The masked vigilante who'd been making headlines. The devil of Hell's Kitchen, some were starting to call him. Not that anyone knew his name. Not that anyone knew the man behind the mask ran a struggling law firm with his best friend.
Except me.
I walked back to Karen's room with the candy bar. She took it automatically, then looked down at it and laughed—a wet, exhausted sound.
"It's stale," she said, after the first bite.
"Hospital food."
"No, I mean—" She laughed again, tears leaking down her cheeks. "I almost died tonight. And now I'm eating a stale Snickers in a hospital gown. It's absurd."
"Life usually is."
She wiped her eyes. "Thank you. For the candy. For everything. You don't even know me."
"I know you're brave. I know you're telling the truth. And I know Union Allied wants you dead." I pulled up my chair again. "That's enough."
The door opened. Foggy looked up, then frowned.
"Where's Matt?"
The question hung in the air. I checked my watch—almost midnight. Matt should have been here an hour ago.
"Tried calling," Foggy said. "Goes straight to voicemail."
Twenty minutes later, Matt walked in.
His clothes were rumpled. His hair was slightly damp, like he'd showered recently. And when he shook my hand, I felt the swelling on his knuckles that he was trying to hide.
"Traffic," he said. "Sorry."
Foggy accepted it. Karen was too exhausted to notice.
I didn't say a word.
But I watched Matt position himself near the window—always near the window—and listened to him ask Karen questions he probably already knew the answers to.
He was there. He fought them. And now he's here, pretending nothing happened.
I understood the necessity. Understood the secret. Understood why a man with his abilities would choose to operate in darkness.
That didn't make it any less strange, sitting across from a superhero in a wrinkled suit, watching him play lawyer while his bruised hands rested in his lap.
We stayed until dawn.
Karen finally slept around four, sedatives pulling her under. Foggy dozed in a chair. Matt stood vigil by the window, head tilted toward sounds the rest of us couldn't hear.
I stepped out for air.
The hospital parking lot was quiet. Gray light filtered through the clouds, turning everything flat and colorless. Somewhere in the distance, sirens wailed.
I walked to the corner where Karen's building was visible across the street. Police tape still marked the alley where three men had been beaten unconscious by a man in black.
My phone buzzed. A text from the security firm: Team in place. Ms. Page will have 24/7 coverage starting tonight.
I typed back: Make it good. Someone wants her dead.

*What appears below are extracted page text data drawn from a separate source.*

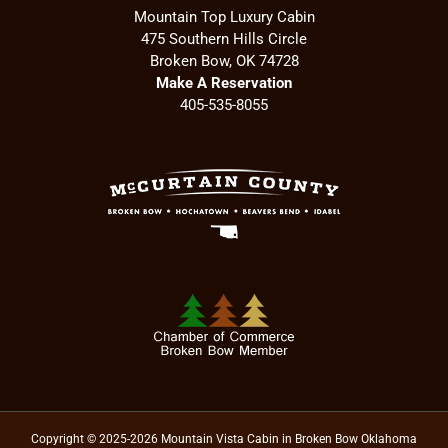
Mountain Top Luxury Cabin
475 Southern Hills Circle
Broken Bow, OK 74728
Make A Reservation
405-535-8055
Copyright © 2025-2026 Mountain Vista Cabin in Broken Bow Oklahoma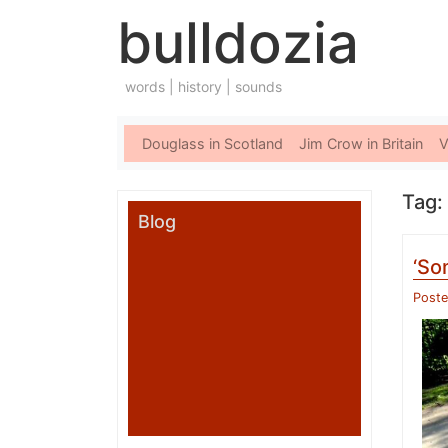
bulldozia
words | history | sounds
Douglass in Scotland
Jim Crow in Britain
V
Tag:
Blog
‘So
Post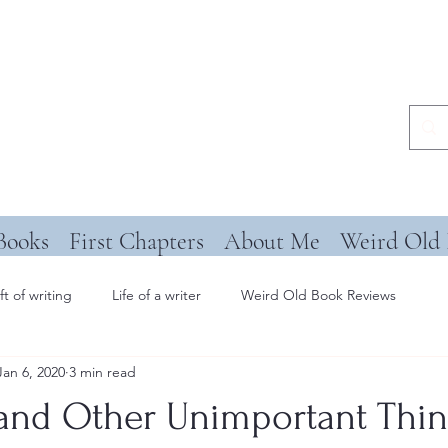
Books
First Chapters
About Me
Weird Old 
ft of writing
Life of a writer
Weird Old Book Reviews
Jan 6, 2020
3 min read
 and Other Unimportant Thi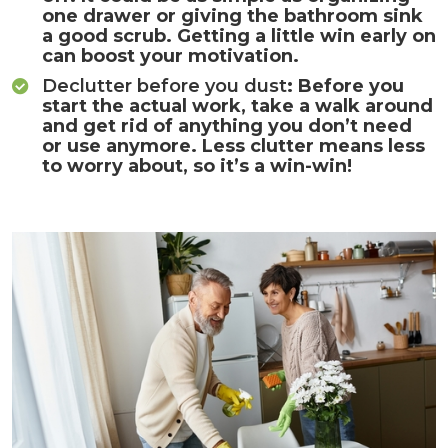
one drawer or giving the bathroom sink
a good scrub. Getting a little win early on
can boost your motivation.
Declutter before you dust
: Before you
start the actual work, take a walk around
and get rid of anything you don’t need
or use anymore. Less clutter means less
to worry about, so it’s a win-win!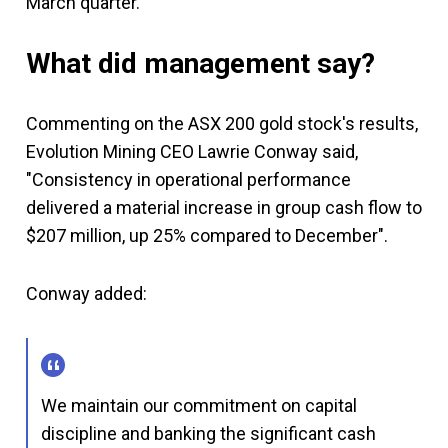
March quarter.
What did management say?
Commenting on the ASX 200 gold stock's results,
Evolution Mining CEO Lawrie Conway said,
"Consistency in operational performance
delivered a material increase in group cash flow to
$207 million, up 25% compared to December".
Conway added:
We maintain our commitment on capital
discipline and banking the significant cash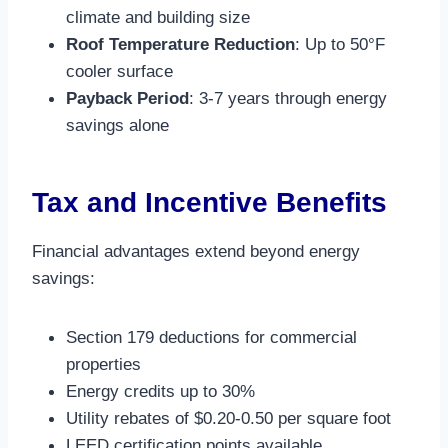
climate and building size
Roof Temperature Reduction
: Up to 50°F
cooler surface​
Payback Period
: 3-7 years through energy
savings alone​
Tax and Incentive Benefits
Financial advantages extend beyond energy
savings:
Section 179 deductions for commercial
properties
Energy credits up to 30%
Utility rebates of $0.20-0.50 per square foot
LEED certification points available​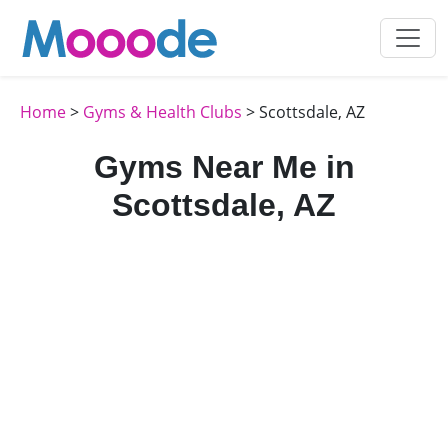
Home
>
Gyms & Health Clubs
> Scottsdale, AZ
Gyms Near Me in
Scottsdale, AZ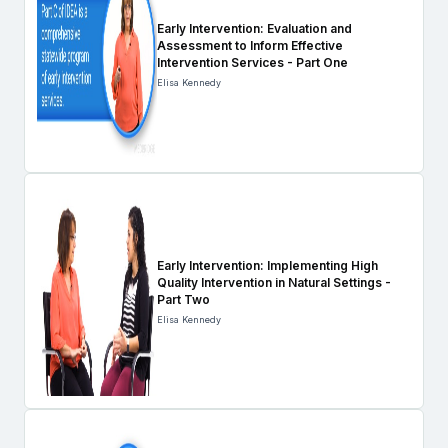
Early Intervention: Evaluation and
Assessment to Inform Effective
Intervention Services - Part One
Elisa Kennedy
Early Intervention: Implementing High
Quality Intervention in Natural Settings -
Part Two
Elisa Kennedy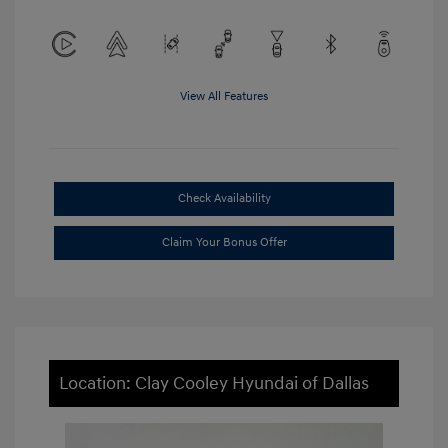
View All Features
Check Availability
Claim Your Bonus Offer
Location: Clay Cooley Hyundai of Dallas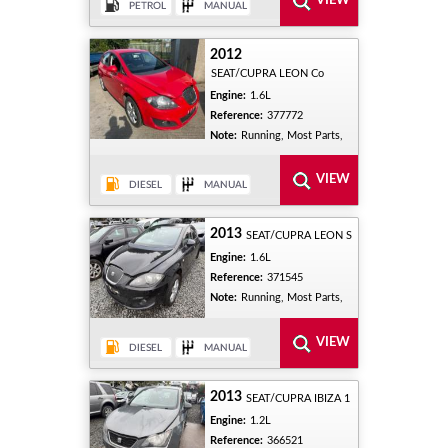
2012
SEAT/CUPRA LEON Co
Engine:
1.6L
Reference:
377772
Note:
Running, Most Parts,
2013
SEAT/CUPRA LEON S
Engine:
1.6L
Reference:
371545
Note:
Running, Most Parts,
2013
SEAT/CUPRA IBIZA 1
Engine:
1.2L
Reference:
366521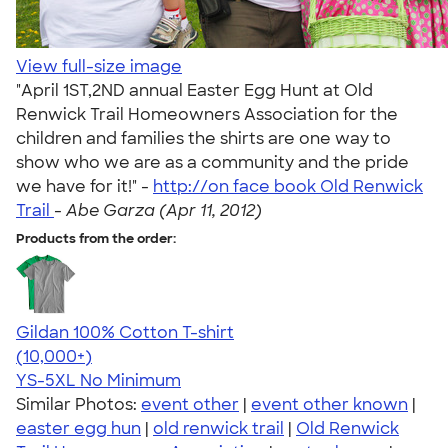
View full-size image
"April 1ST,2ND annual Easter Egg Hunt at Old
Renwick Trail Homeowners Association for the
children and families the shirts are one way to
show who we are as a community and the pride
we have for it!" -
http://on face book Old Renwick
Trail
-
Abe Garza (Apr 11, 2012)
Products from the order:
Gildan 100% Cotton T-shirt
4.63
71535
(10,000+)
YS-5XL
No Minimum
Similar Photos:
event other
|
event other known
|
easter egg hun
|
old renwick trail
|
Old Renwick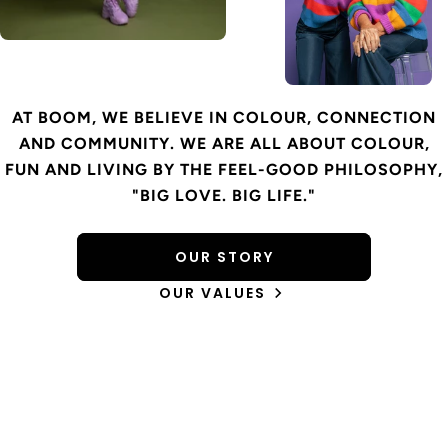
AT BOOM, WE BELIEVE IN COLOUR, CONNECTION
AND COMMUNITY. WE ARE ALL ABOUT COLOUR,
FUN AND LIVING BY THE FEEL-GOOD PHILOSOPHY,
"BIG LOVE. BIG LIFE."
OUR STORY
OUR VALUES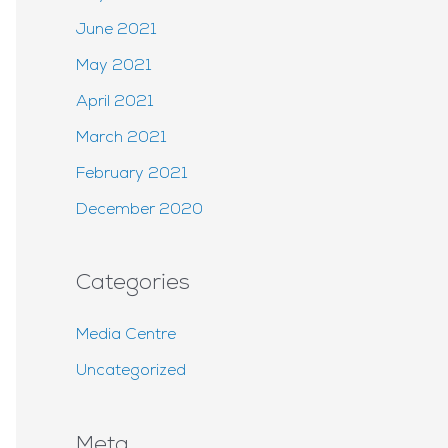
June 2021
May 2021
April 2021
March 2021
February 2021
December 2020
Categories
Media Centre
Uncategorized
Meta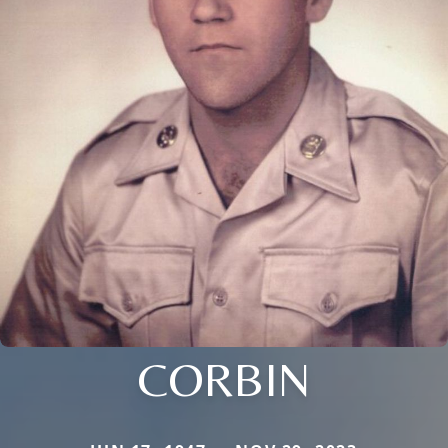
CORBIN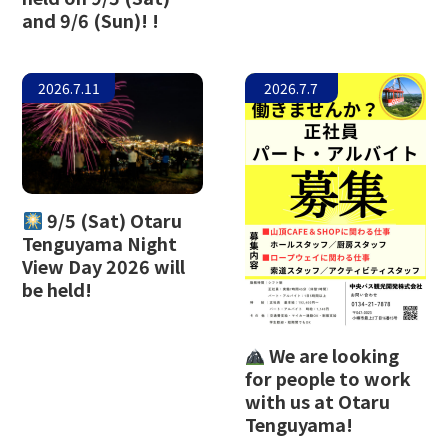
and 9/6 (Sun)! !
The Glass Studio in Otaru
2026.7.11
2026.7.7
9/5 (Sat) Otaru
Tenguyama Night
View Day 2026 will
be held!
We are looking
for people to work
with us at Otaru
Tenguyama!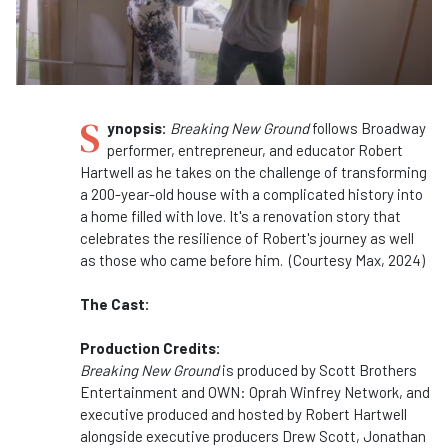
S
ynopsis:
Breaking New Ground
follows Broadway
performer, entrepreneur, and educator Robert
Hartwell as he takes on the challenge of transforming
a 200-year-old house with a complicated history into
a home filled with love. It's a renovation story that
celebrates the resilience of Robert's journey as well
as those who came before him. (Courtesy Max, 2024)
The Cast:
Production Credits:
Breaking New Ground
is produced by Scott Brothers
Entertainment and OWN: Oprah Winfrey Network, and
executive produced and hosted by Robert Hartwell
alongside executive producers Drew Scott, Jonathan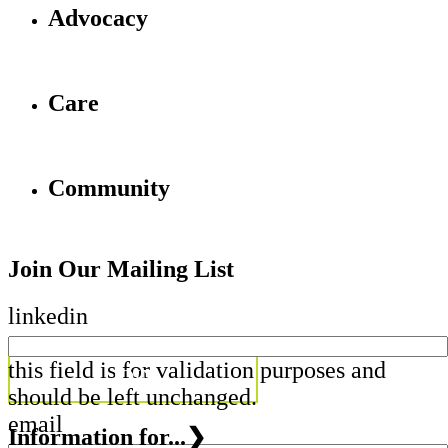
Advocacy
Care
Community
Join Our Mailing List
linkedin
this field is for validation purposes and
should be left unchanged.
email
Information for...
❯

Behind me, footsteps. I turned to find Matt approaching, cane tapping against the concrete.
"Can't sleep?" he asked.
"Could ask you the same thing."
He stopped beside me, face turned toward the crime scene tape. "Karen's lucky. If that vigilante hadn't been there..."
"Yeah."
"You seem calm about this."
"About what?"
"A masked man fighting criminals in the streets." Matt's head tilted. "Most people would find that unsettling."
"Most people haven't spent time in Hell's Kitchen." I shoved my hands in my pockets. "The neighborhood needs help. If someone's providing it, I'm not going to complain about their methods."
Matt was quiet for a long moment.
"You're a strange man, Roy Smith."
"So I've been told."
I looked up at the rooftops. Somewhere up there, hidden in shadow, I knew he patrolled. Knew he watched. Knew he protected.
And I knew he had no idea that I knew.
"I should go," I said. "Long day tomorrow."
"Roy." Matt's voice stopped me. "Thank you. For Karen. For all of this."
"Don't thank me yet. This is just the beginning."
I walked away, feeling his unseeing eyes follow me until I rounded the corner and disappeared.